Esplora il materiale
A) Nell'estratto sui brevetti, di quanto sono diminuiti nel 2013 i depositi di domande di brevetti europei presentati all'EPO da richiedenti italiani?
B) Secondo l'estratto sui brevetti, per quali paesi i depositi presso l'EPO nel 2013 non sono diminuiti come per l'Italia? Elencali tutti.
C) Prosegui l'estratto sulla classifica dei brevetti dal punto in cui si interrompe.

Estratto
^^^^^^^^^^^^^^^^

Secondo la massima istituzione Europea in tema di proprietà industriale l’organo dell’organizzazione Europeaal primo posto per numero di brevetti depositati ci sono gli Stati Uniti seguiti dal Giappone e dalla Germania,  l’Italia è all’11° posto con 4.662 brevetti l’anno con un trend che non fa ben sperare. I depositi di domande di brevetti europei effettuati da richiedenti italiani presso l’EPO nel 2013 sono, infatti, diminuiti del 2,7%, al contrario di quanto è avvenuto per Germania, Francia, Svizzera, Gran Bretagna e Olanda.
La classifica è dominata dagli Usa (24% delle domande presentate), Giappone (20%), Germania (12%), Cina (8%), Corea del Sud (6%), Francia (5%), Svizzera e Olanda (3%), Gran Bretagna e Svezia (attorno al 2%).

^^^^^^^^^^^^^^^^

Dati da esaminare

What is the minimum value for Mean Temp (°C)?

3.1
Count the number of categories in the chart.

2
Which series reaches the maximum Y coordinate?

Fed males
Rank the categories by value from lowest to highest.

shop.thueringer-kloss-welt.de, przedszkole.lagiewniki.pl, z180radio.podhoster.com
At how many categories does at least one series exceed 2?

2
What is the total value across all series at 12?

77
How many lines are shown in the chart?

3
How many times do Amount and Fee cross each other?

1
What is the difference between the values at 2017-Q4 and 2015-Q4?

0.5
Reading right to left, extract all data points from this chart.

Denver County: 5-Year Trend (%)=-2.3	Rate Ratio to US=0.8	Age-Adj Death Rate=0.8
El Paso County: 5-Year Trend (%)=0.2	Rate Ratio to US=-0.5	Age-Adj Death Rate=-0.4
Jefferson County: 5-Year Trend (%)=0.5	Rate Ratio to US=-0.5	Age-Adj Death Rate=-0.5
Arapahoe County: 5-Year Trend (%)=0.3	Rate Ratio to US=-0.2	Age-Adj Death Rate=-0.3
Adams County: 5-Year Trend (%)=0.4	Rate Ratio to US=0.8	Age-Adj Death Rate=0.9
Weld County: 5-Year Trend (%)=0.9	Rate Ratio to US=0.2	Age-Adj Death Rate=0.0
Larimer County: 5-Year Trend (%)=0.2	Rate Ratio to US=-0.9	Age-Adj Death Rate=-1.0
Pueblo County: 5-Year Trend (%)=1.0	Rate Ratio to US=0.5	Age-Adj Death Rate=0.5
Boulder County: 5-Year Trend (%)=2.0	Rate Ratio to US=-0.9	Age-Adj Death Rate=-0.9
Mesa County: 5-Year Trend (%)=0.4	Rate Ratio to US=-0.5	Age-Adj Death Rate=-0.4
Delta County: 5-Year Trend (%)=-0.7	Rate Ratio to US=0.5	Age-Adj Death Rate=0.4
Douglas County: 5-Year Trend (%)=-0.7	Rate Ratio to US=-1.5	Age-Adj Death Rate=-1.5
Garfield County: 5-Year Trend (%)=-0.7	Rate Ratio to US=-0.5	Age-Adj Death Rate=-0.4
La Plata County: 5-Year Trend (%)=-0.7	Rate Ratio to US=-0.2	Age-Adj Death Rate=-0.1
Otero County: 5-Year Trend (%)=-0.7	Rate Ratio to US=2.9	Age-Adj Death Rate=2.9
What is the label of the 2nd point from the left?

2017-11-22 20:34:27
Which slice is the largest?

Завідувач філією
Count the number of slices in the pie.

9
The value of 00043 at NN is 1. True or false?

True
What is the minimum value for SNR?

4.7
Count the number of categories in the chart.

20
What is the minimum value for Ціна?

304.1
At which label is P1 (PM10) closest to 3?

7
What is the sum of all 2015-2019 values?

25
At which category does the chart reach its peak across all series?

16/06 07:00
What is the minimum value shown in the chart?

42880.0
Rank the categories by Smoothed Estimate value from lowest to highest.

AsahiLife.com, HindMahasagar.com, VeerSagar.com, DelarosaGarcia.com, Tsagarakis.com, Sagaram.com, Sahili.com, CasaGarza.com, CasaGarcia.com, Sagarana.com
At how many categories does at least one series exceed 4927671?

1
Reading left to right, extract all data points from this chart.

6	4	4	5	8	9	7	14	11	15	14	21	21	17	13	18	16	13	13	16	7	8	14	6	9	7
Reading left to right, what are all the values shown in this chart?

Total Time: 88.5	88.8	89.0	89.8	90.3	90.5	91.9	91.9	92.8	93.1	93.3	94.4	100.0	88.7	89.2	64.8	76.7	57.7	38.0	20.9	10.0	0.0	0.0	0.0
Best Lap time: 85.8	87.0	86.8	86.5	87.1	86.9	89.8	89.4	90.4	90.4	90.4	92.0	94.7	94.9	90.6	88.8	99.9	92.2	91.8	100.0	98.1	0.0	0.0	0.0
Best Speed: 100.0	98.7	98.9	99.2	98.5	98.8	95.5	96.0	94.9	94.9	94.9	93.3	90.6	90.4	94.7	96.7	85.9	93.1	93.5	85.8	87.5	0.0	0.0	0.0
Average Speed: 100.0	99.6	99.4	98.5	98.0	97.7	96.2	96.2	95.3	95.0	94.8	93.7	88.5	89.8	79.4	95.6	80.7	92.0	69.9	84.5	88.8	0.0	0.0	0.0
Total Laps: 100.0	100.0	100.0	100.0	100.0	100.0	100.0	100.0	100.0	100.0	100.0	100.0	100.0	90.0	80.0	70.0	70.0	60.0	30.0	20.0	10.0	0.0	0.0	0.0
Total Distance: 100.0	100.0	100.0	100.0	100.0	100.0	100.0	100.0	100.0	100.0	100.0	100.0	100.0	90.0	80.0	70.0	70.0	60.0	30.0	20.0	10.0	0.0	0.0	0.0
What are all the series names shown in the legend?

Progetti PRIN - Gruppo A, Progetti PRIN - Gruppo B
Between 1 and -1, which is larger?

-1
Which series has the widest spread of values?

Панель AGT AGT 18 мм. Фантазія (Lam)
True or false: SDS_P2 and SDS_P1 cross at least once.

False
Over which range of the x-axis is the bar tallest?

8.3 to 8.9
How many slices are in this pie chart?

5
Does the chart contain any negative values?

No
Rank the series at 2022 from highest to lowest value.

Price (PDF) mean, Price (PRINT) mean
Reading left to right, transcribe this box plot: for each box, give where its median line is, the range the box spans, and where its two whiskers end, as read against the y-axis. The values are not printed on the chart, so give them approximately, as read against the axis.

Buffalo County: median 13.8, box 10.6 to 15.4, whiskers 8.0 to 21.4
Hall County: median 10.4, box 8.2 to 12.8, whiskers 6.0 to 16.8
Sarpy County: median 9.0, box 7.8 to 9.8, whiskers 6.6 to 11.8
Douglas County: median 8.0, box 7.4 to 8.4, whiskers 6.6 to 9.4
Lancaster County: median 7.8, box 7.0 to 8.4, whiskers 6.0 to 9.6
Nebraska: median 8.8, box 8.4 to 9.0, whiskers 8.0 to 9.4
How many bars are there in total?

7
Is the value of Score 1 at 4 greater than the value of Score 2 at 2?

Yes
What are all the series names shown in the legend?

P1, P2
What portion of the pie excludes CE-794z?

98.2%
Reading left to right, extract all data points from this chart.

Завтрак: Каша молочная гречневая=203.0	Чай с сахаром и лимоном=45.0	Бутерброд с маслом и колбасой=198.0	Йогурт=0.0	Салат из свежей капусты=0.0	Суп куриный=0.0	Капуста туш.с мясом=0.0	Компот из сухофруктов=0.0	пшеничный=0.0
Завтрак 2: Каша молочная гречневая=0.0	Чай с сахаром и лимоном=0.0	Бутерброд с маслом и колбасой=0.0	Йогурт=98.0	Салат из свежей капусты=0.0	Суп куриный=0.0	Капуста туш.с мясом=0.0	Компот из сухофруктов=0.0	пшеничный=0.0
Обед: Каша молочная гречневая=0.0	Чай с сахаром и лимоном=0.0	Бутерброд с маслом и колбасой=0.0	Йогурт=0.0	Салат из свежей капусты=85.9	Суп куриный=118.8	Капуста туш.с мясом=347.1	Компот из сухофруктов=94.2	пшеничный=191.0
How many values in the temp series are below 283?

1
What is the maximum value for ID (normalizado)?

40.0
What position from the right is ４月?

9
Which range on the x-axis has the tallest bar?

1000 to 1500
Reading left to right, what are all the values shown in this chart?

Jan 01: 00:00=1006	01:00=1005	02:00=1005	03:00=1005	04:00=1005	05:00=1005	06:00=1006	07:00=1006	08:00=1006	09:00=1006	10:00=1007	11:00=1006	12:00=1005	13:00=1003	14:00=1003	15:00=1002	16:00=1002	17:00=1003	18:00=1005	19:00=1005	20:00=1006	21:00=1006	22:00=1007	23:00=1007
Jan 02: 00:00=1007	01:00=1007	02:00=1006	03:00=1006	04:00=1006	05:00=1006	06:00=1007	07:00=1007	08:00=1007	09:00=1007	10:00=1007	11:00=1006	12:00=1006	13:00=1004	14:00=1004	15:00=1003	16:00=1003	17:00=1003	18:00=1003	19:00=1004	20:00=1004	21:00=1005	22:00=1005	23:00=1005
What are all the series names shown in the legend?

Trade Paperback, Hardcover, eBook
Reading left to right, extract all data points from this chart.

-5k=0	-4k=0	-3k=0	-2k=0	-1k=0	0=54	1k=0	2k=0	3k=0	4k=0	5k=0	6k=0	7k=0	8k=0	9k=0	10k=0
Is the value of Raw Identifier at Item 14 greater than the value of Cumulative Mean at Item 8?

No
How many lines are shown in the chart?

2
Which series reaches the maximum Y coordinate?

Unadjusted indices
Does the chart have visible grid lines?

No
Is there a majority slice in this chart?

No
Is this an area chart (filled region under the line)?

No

^^^^^^^^^^^^^^^^

Risposte all'esercizio
A) Del 2,7%.

B) Germania, Francia, Svizzera, Gran Bretagna e Olanda.

C)
L’Italia rischia di diventare terra di conquista di aziende estere a discapito delle piccole e medie imprese italiane: “Il problema maggiore per il nostro Paese si nasconde all’interno dei numeri – spiega l’Avv. Guido Del Re –  infatti, il numero di domande che alla fine dell’esame sostanziale vengono riconosciute come brevetti per invenzione industriale diminuisce drasticamente, per poi ridursi ancora in maniera netta tra il riconoscimento e la realizzazione industriale del ‘trovato’. Per questo è necessario diffondere i principi di proprietà industriale a tutti i livelli sociali al fine di aumentare la qualità dei depositi in termini di forza innovativa e legale, per esportare i nostri brevetti nel mondo”.